-- Excerpt to read --
We tax property without realizing a gain. We even tax bonds on deferred interest (eg zero coupon bonds). We can and should do this for stocks. The ultra-rich already borrow money to avoid realizing gains (and thus paying taxes). If they want to keep their stocks let them borrow to pay their tax bills.
Not only do we do that which dis-proportionally hurts the less wealthy more, but property taxes are assessed upon assessed valuations of which the homeowner who does not sell or gets loans upon that valuation obtains zero benefit from. So the insurance company (which also uses the valuation) and the property tax jurisdiction(s) obtain yield from the valuations that year, and do not endure a clawback when the valuations ever decline.
Property taxes are pretty bad! Everyone hates paying them, retirees can’t afford them, and they tax building improvement which motivates owners to tear down their buildings.
LVT is a much better related tax.
Anyway, wealth taxes are probably bad because taxes are supposed to be deflationary, but wealth taxes are inflationary if you collect them in USD, since taxpayers have to sell assets first. Unless the IRS is willing to take a % interest in a collectible painting as the tax.
I guess LVT is better, though I find it almost a pendantic thing at this point given that in so many places where property is expensive the property tax is effectively a land value tax already as the land dominates the assessed value so strongly.
That means rich people can accumulate generational wealth without ever even paying capital gains taxes. And during one's lifetime, one can get liquidity out of assets by borrowing against them without selling them.
The rule also seems strange from an outside perspective. Either the book value of assets should be kept the same when inheriting (I believe Germany does this), or the book value should be changed to current market value but the difference be taxed as gains (I believe Canada does this).
Step 1. The country creates a law forbidding any financial interactions with "offshore" countries (list is populated manually by lawmakers) and also with companies working with such offshore companies (shell intermediaries) in "good" countries.
Step 2. Country forbids its citizens from owning any assets or be incorporated in the same "offshore" countries.
Step 3. Blanket ban of cryptotokens.
Step 4. Huge inheritance taxes.
Step 5. Incremental tax hikes for second and more houses/apartments owned. Restrictions for corporations owning a lot of residential properties and huge taxation.
Step 6. Ban or restrictions of airbnb-like activities to discourage parking money in the housing market.
Basically look where rich hide money go for that. When they switch tactics you follow.

-- Entries provided --

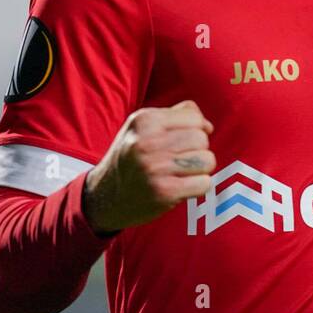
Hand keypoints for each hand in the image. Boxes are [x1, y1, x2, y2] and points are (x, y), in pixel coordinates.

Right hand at [82, 100, 214, 234]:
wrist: (104, 196)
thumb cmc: (130, 158)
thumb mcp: (142, 127)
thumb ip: (176, 116)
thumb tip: (208, 126)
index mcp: (145, 120)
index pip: (194, 118)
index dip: (195, 130)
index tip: (182, 141)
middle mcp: (149, 142)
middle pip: (202, 139)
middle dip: (197, 150)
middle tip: (179, 160)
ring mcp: (156, 168)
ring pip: (207, 160)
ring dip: (200, 169)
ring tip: (181, 172)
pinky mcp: (165, 192)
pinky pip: (204, 183)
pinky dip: (198, 186)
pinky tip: (182, 186)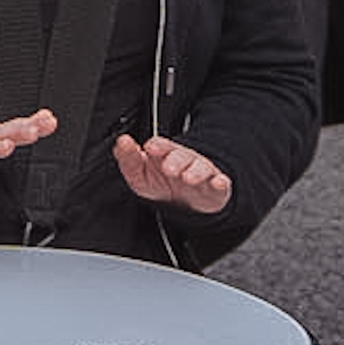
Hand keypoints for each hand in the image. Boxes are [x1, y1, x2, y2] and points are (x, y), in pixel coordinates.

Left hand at [113, 134, 233, 215]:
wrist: (185, 202)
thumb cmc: (161, 182)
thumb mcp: (139, 174)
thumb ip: (128, 159)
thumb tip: (121, 142)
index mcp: (165, 154)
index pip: (161, 146)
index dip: (158, 146)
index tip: (151, 148)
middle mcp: (184, 160)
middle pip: (182, 155)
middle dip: (176, 160)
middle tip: (168, 169)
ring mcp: (201, 172)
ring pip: (201, 167)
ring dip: (196, 171)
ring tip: (188, 178)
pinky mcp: (216, 187)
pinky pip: (221, 182)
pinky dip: (221, 182)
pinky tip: (219, 182)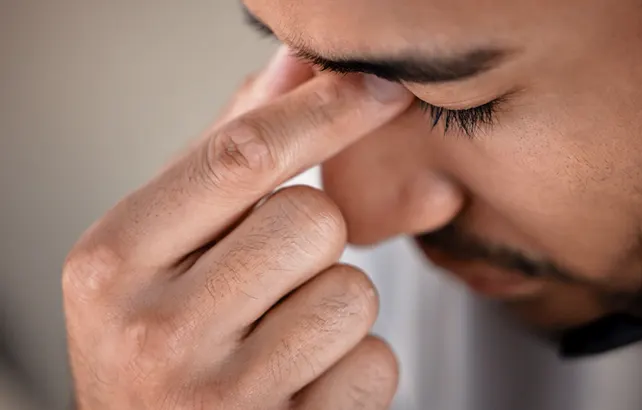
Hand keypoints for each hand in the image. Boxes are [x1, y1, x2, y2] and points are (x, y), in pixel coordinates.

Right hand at [62, 46, 412, 409]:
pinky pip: (374, 365)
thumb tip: (291, 68)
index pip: (240, 158)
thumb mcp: (158, 246)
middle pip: (313, 219)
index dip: (322, 111)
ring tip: (280, 335)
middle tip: (270, 276)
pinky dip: (352, 368)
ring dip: (333, 306)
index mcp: (113, 263)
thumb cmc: (157, 339)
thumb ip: (223, 157)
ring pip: (353, 294)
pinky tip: (300, 383)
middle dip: (314, 237)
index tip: (376, 88)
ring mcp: (220, 400)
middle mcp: (155, 333)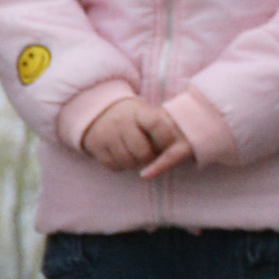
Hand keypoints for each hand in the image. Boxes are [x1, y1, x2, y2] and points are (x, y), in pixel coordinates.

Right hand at [76, 94, 194, 177]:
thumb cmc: (132, 117)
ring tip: (137, 158)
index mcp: (138, 112)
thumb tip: (182, 145)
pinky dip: (122, 166)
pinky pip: (113, 165)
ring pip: (127, 161)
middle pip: (142, 150)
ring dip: (135, 164)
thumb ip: (161, 126)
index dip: (166, 140)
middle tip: (151, 156)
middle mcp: (121, 122)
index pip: (157, 125)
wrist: (98, 111)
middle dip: (150, 158)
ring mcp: (107, 135)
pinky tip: (124, 159)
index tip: (168, 147)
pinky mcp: (96, 146)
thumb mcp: (145, 113)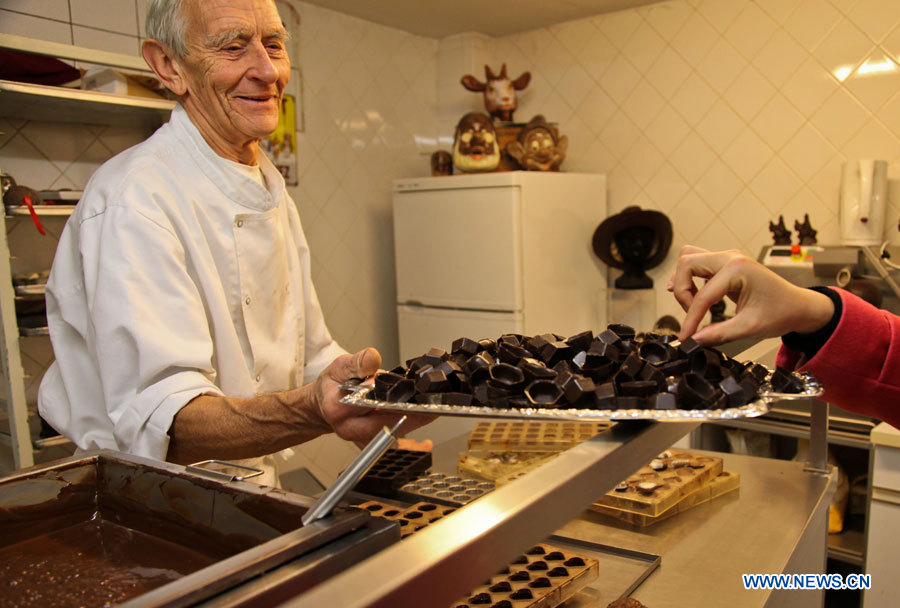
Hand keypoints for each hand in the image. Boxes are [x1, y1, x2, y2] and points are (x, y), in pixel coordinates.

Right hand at [314, 348, 432, 444]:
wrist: (325, 403)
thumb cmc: (333, 385)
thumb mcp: (340, 365)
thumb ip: (358, 362)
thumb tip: (373, 361)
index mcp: (337, 407)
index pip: (366, 405)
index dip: (389, 402)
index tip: (410, 396)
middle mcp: (348, 428)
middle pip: (383, 427)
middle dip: (410, 418)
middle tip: (432, 408)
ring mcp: (359, 439)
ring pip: (390, 439)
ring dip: (412, 428)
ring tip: (432, 414)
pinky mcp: (370, 444)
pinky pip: (392, 445)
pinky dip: (408, 440)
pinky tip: (424, 437)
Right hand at [667, 246, 833, 345]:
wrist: (799, 306)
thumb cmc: (781, 312)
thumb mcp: (750, 327)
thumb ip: (719, 334)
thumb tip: (693, 341)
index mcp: (738, 269)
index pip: (702, 294)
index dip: (691, 318)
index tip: (686, 337)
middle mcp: (731, 257)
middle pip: (687, 264)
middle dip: (683, 291)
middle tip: (691, 314)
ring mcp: (728, 257)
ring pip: (688, 259)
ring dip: (684, 281)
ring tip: (691, 304)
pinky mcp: (726, 263)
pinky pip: (697, 263)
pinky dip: (689, 278)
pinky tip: (693, 294)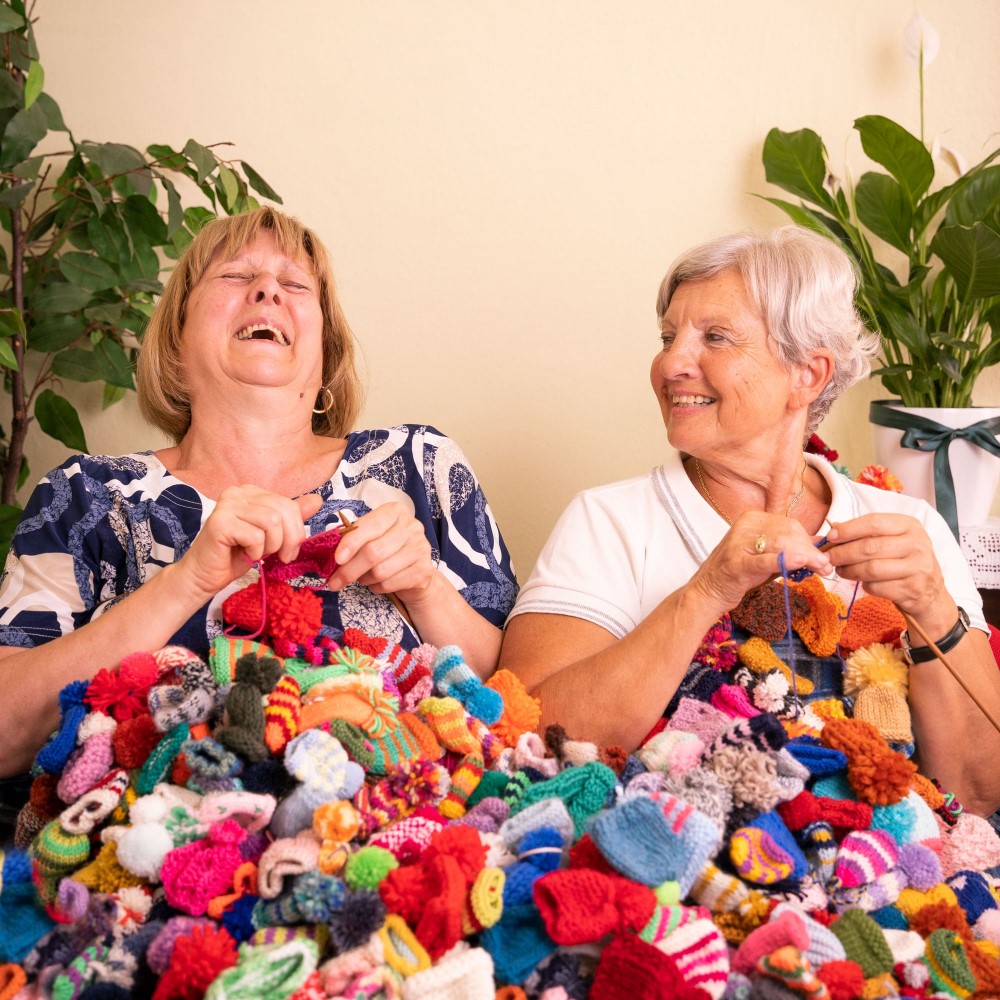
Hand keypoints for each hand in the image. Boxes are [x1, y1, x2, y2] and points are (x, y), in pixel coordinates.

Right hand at [179, 486, 323, 600]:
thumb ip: (291, 517)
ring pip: (272, 522)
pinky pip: (255, 536)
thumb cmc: (236, 555)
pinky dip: (256, 552)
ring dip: (270, 546)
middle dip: (288, 539)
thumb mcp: (271, 535)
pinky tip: (245, 555)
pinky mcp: (220, 522)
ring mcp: (227, 505)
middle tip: (280, 556)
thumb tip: (317, 500)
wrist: (205, 575)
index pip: (288, 503)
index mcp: (251, 492)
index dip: (296, 530)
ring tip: (258, 554)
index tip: (289, 550)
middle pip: (283, 511)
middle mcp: (238, 492)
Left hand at [326, 501, 436, 605]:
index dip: (351, 543)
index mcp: (395, 512)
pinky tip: (378, 583)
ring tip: (363, 577)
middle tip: (335, 582)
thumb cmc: (387, 549)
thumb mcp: (372, 536)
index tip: (337, 559)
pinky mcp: (424, 571)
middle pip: (373, 552)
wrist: (417, 570)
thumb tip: (332, 557)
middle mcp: (411, 526)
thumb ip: (354, 539)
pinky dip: (377, 587)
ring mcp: (421, 548)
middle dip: (350, 570)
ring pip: (380, 571)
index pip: (369, 527)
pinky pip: (390, 584)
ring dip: (364, 579)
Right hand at [688, 512, 833, 614]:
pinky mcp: (736, 564)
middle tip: (826, 567)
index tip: (823, 558)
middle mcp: (744, 527)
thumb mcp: (765, 555)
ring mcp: (738, 545)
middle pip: (788, 533)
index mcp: (751, 519)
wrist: (707, 592)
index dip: (810, 541)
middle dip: (812, 550)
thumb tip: (820, 542)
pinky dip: (784, 561)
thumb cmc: (738, 574)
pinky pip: (765, 560)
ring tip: (821, 570)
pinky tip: (800, 564)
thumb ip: (789, 547)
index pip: (790, 525)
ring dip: (806, 558)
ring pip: (781, 544)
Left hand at [824, 514, 953, 627]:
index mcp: (910, 526)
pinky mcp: (913, 588)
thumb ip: (866, 534)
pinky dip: (864, 585)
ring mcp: (918, 567)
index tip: (830, 536)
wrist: (930, 592)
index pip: (874, 522)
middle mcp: (917, 544)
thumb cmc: (903, 561)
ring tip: (840, 570)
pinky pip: (877, 587)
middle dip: (843, 553)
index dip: (848, 529)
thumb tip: (832, 531)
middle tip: (828, 558)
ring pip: (871, 568)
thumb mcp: (892, 540)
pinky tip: (862, 583)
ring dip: (849, 570)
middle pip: (870, 546)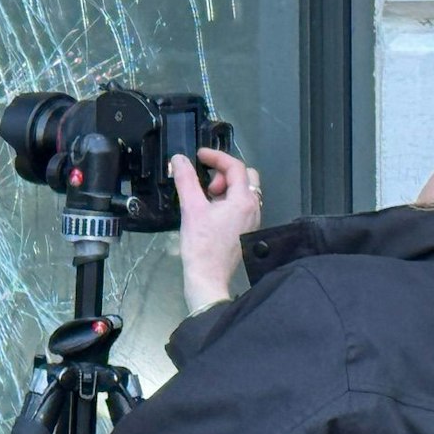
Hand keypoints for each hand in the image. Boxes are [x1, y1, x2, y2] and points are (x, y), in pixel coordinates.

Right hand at [171, 147, 262, 314]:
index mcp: (243, 201)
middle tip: (206, 184)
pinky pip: (242, 205)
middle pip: (246, 177)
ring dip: (226, 187)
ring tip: (206, 198)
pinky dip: (228, 200)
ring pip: (245, 191)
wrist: (208, 278)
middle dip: (225, 173)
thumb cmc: (201, 245)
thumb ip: (186, 180)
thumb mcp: (191, 209)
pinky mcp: (246, 231)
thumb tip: (180, 159)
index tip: (199, 156)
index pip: (236, 167)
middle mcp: (253, 208)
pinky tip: (211, 212)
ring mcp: (252, 221)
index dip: (216, 157)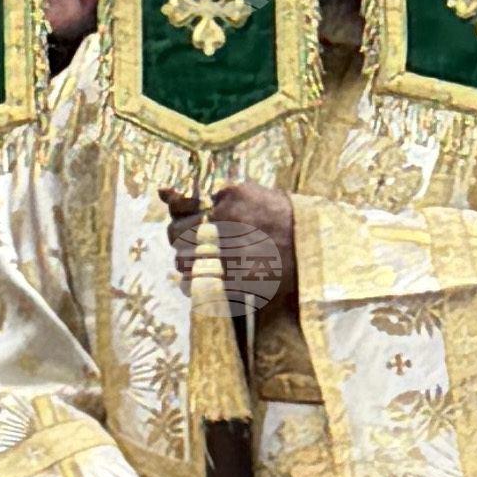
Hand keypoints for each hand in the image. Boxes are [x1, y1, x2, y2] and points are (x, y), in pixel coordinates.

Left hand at [169, 186, 297, 314]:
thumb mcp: (249, 194)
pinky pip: (198, 284)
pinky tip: (200, 281)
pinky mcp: (237, 279)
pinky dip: (193, 285)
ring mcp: (232, 252)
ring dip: (186, 264)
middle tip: (192, 246)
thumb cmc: (281, 217)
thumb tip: (163, 191)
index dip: (179, 217)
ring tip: (199, 264)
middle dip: (180, 241)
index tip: (185, 223)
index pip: (182, 207)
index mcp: (230, 197)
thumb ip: (210, 194)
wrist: (314, 246)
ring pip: (184, 260)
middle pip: (178, 234)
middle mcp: (228, 222)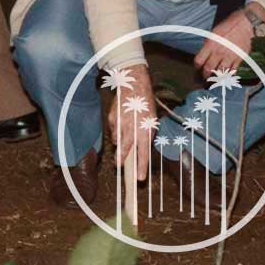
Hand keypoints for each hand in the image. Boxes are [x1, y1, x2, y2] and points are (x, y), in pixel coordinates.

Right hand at [106, 64, 155, 181]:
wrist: (134, 86)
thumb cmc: (145, 104)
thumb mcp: (152, 120)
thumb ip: (148, 135)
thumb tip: (143, 148)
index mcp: (145, 131)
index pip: (143, 153)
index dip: (142, 167)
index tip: (140, 178)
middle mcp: (132, 129)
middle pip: (125, 150)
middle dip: (121, 159)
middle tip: (119, 166)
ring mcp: (120, 124)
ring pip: (117, 140)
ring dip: (120, 143)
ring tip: (123, 137)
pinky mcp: (112, 119)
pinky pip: (113, 130)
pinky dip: (116, 131)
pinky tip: (121, 124)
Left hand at [195, 6, 260, 77]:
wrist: (245, 24)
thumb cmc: (229, 26)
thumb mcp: (213, 33)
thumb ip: (208, 45)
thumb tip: (204, 54)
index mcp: (210, 45)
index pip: (199, 61)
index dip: (197, 66)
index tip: (198, 68)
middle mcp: (219, 52)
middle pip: (208, 69)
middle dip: (205, 75)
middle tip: (204, 77)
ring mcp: (230, 56)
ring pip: (220, 72)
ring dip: (216, 77)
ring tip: (214, 79)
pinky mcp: (240, 58)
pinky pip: (233, 70)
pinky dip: (228, 74)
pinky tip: (226, 75)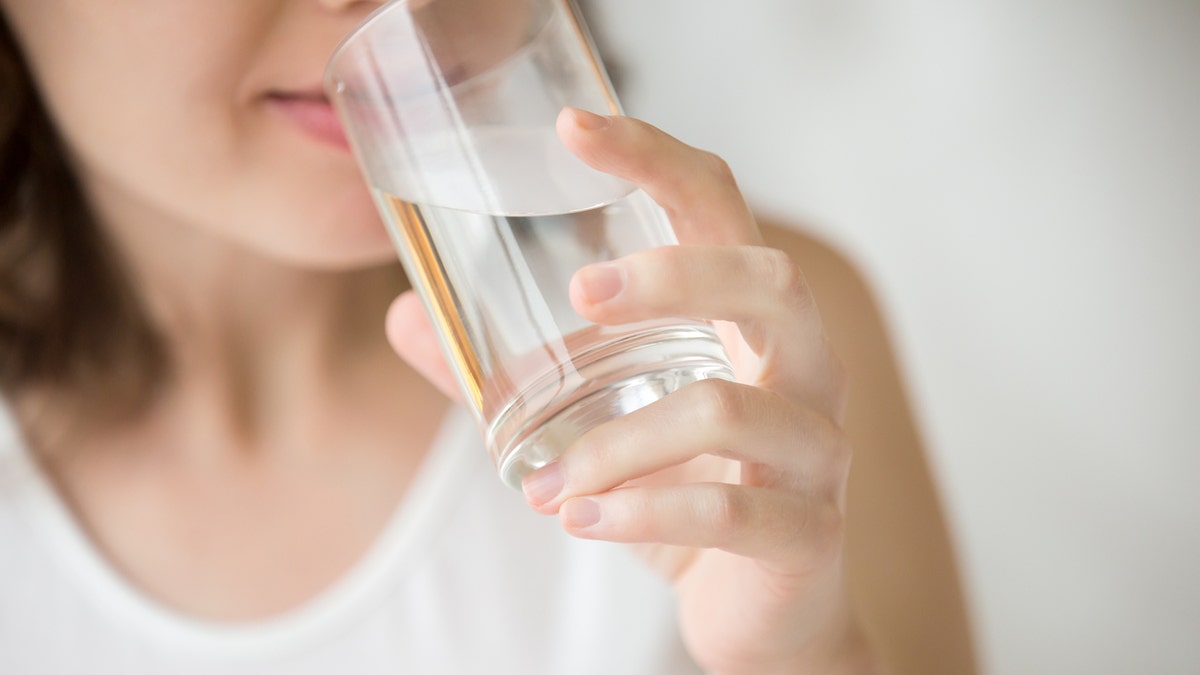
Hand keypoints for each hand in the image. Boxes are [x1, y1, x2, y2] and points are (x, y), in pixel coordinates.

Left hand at [387, 108, 876, 673]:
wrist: (757, 616)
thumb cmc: (683, 494)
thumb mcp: (597, 424)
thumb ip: (511, 375)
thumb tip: (408, 316)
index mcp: (750, 322)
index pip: (719, 208)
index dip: (656, 156)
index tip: (574, 127)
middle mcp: (802, 369)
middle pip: (770, 279)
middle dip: (673, 275)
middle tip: (579, 295)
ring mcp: (816, 451)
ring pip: (731, 408)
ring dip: (617, 443)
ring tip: (546, 483)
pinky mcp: (808, 533)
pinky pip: (729, 511)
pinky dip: (641, 512)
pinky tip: (581, 519)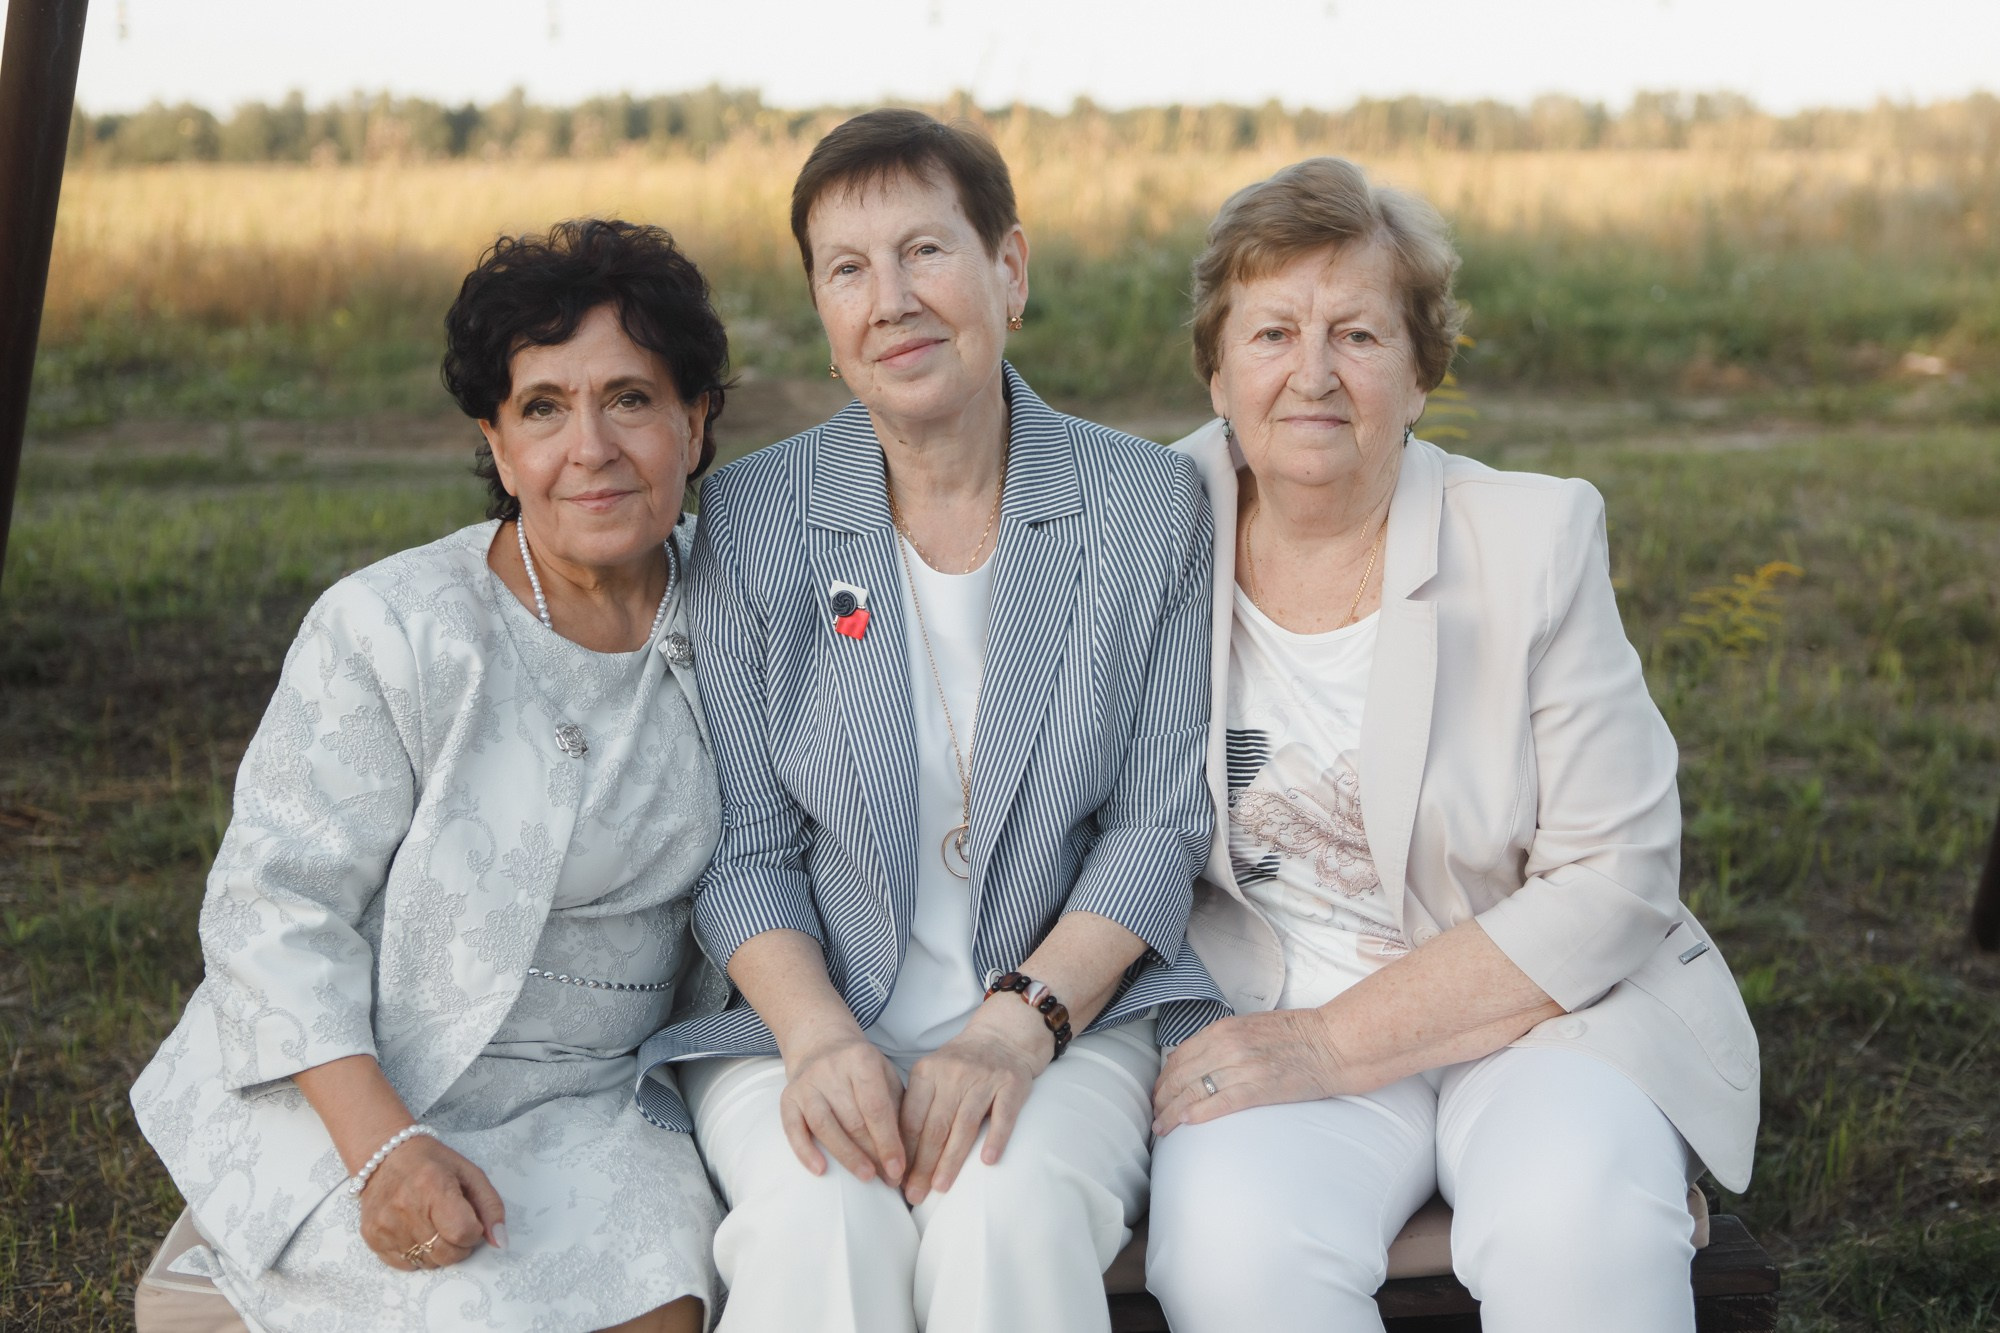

-- What is needed --
Translate this sentence from the tax discussion into Spanish: "Property taxes are pretty bad!" Rely only on the tax discussion, not on the lines.

-- Task response --
¡Los impuestos sobre la propiedad son bastante malos!